## DATA SECTION
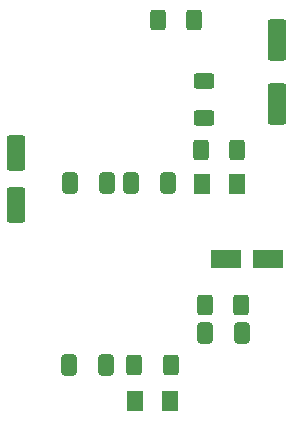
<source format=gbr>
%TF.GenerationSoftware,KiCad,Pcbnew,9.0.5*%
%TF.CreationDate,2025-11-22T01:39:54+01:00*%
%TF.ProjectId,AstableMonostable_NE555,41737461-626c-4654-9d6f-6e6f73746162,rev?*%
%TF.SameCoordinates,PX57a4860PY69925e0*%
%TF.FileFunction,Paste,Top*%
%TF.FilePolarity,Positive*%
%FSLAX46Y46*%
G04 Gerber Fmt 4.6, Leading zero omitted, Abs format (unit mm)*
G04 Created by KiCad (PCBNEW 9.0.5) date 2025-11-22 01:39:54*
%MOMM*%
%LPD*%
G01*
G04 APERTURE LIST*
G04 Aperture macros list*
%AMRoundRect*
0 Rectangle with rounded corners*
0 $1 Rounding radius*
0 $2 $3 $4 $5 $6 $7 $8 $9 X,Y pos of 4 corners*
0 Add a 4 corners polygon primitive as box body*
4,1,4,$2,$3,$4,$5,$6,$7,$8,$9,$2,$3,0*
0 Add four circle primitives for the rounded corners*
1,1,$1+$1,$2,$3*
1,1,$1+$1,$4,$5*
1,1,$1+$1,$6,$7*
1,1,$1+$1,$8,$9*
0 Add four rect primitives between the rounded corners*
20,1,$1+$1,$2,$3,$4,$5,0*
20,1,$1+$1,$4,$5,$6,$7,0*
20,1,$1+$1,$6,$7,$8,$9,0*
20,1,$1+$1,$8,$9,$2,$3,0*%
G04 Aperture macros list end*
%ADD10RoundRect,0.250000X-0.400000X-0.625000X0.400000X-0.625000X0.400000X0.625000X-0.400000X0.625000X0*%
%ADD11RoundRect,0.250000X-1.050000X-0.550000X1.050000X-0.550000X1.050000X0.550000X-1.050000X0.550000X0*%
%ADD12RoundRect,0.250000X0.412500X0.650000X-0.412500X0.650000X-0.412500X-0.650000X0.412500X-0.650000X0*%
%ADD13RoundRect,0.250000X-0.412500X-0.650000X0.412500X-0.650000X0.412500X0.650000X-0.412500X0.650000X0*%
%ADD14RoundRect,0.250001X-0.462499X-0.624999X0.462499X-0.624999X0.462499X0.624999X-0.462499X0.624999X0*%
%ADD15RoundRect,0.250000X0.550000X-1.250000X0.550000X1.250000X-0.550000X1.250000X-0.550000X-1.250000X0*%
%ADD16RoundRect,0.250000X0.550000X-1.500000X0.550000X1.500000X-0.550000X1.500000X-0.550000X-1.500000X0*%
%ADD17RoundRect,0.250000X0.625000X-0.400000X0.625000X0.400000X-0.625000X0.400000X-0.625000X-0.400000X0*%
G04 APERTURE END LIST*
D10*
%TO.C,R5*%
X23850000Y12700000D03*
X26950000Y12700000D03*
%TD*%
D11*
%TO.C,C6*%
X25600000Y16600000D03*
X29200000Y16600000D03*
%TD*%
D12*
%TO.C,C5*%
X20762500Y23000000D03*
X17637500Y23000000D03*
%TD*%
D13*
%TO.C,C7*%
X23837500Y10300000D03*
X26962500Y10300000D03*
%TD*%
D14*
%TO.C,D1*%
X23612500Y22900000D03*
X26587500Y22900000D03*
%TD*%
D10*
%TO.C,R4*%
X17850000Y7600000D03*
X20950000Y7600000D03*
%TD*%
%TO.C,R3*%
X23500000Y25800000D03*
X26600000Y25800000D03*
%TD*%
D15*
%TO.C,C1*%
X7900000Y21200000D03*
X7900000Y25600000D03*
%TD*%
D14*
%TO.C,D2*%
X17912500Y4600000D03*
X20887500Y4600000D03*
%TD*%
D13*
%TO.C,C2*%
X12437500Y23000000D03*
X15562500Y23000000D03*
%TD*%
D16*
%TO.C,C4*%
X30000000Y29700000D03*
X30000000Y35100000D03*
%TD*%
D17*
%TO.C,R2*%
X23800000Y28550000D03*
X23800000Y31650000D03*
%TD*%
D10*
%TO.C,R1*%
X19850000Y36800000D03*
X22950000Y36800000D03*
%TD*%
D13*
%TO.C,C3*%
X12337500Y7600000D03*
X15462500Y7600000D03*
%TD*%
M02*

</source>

--

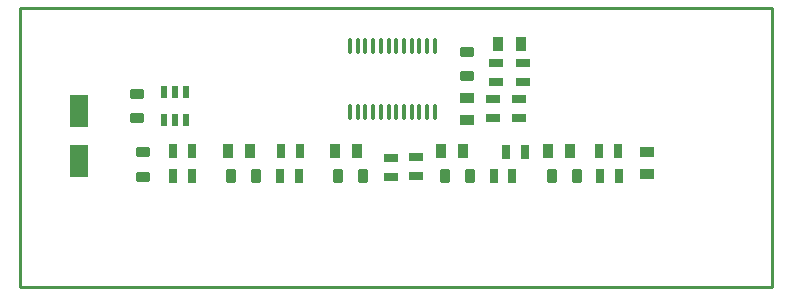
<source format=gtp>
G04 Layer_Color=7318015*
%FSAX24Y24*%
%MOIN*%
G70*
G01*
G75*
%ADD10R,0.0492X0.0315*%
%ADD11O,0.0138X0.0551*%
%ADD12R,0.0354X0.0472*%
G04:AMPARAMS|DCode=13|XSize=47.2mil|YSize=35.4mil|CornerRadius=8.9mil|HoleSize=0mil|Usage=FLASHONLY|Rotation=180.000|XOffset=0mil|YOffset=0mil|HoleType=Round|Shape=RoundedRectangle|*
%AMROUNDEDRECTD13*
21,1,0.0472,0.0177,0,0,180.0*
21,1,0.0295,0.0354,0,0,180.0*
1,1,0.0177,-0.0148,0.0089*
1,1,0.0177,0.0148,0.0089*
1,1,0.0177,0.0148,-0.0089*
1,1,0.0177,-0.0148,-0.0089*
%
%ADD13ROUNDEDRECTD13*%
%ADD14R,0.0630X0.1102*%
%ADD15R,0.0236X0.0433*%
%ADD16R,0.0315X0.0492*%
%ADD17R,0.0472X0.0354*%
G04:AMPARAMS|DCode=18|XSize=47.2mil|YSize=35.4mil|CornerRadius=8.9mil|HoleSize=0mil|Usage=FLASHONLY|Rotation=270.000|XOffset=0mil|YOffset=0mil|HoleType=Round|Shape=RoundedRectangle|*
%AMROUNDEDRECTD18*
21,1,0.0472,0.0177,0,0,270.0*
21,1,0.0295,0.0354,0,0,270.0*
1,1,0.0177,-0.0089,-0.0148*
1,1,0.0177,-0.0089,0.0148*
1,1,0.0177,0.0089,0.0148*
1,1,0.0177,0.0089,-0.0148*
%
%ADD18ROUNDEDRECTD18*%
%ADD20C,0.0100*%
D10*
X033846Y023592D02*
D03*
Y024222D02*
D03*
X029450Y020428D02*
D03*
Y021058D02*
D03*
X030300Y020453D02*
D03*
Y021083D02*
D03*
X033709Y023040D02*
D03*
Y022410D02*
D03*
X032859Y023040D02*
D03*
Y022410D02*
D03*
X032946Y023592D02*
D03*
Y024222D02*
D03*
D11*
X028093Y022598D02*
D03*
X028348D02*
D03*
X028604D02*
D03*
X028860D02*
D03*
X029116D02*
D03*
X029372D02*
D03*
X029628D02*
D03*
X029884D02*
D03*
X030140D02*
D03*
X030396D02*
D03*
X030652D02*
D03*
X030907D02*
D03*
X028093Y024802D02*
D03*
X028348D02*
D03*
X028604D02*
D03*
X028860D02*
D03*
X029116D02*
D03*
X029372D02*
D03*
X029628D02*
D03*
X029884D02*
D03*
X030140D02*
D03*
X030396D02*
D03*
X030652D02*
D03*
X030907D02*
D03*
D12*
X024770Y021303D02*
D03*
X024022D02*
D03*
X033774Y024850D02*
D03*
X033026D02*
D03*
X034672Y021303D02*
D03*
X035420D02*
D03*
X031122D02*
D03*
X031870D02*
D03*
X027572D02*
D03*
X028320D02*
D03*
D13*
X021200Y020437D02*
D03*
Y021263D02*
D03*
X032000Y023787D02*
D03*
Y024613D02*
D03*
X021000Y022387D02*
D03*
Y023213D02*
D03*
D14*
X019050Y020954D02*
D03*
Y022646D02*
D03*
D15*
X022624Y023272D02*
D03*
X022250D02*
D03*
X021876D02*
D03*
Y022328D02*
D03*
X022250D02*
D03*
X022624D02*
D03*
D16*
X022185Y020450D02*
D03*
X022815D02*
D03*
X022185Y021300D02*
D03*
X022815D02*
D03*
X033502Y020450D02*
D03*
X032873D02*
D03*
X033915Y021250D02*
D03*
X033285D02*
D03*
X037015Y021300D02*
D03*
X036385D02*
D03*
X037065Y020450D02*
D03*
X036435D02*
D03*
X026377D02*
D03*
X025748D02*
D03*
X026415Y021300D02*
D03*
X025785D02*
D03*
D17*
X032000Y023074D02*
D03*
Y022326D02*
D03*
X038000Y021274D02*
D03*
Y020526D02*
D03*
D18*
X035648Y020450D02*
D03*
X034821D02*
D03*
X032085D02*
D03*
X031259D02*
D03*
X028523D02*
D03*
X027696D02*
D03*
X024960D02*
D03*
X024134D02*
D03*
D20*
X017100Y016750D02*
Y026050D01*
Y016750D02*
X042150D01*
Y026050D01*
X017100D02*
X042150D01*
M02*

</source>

## WHAT YOU ARE ASKED TO DO
Beginning with the line that has "X17637500Y23000000D03*" and ending with the line that has "X12437500Y23000000D03*", set down the lines above exactly and include no others.

## RESULT
X17637500Y23000000D03*
%TD*%
D13*
%TO.C,C7*%
X23837500Y10300000D03*
X26962500Y10300000D03*
%TD*%
D14*
%TO.C,D1*%
X23612500Y22900000D03*
X26587500Y22900000D03*
%TD*%
D10*
%TO.C,R4*%
X17850000Y7600000D03*
X20950000Y7600000D03*
%TD*%
%TO.C,R3*%
X23500000Y25800000D03*
X26600000Y25800000D03*
%TD*%
D15*
%TO.C,C1*%
X7900000Y21200000D03*
X7900000Y25600000D03*
%TD*%
D14*
%TO.C,D2*%
X17912500Y4600000D03*
X20887500Y4600000D03*
%TD*%
D13*
%TO.C,C2*%
X12437500Y23000000D03*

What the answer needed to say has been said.